→ **PROBLEM DETAILS**: Do any lines in the data below contain "none"? If so, copy every one of them.

→ **ENTRIES PROVIDED**:
★ ★ ★ ★
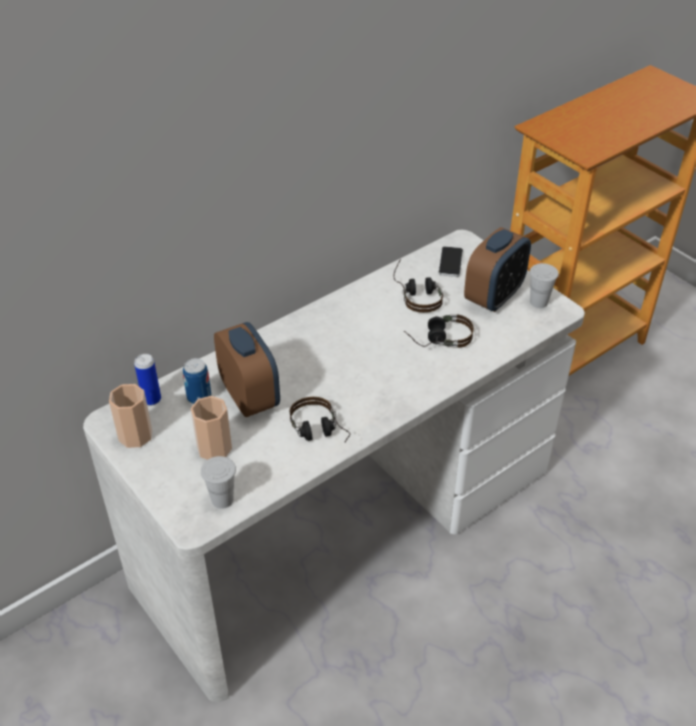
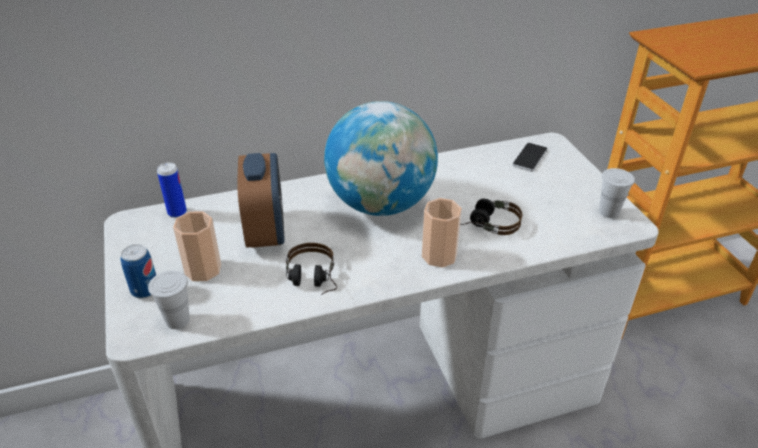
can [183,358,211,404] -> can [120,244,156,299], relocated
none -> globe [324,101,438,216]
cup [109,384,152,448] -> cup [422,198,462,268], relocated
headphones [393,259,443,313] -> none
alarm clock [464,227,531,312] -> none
★ ★ ★ ★
→ **REPLY**:
none -> globe [324,101,438,216]
headphones [393,259,443,313] -> none
alarm clock [464,227,531,312] -> none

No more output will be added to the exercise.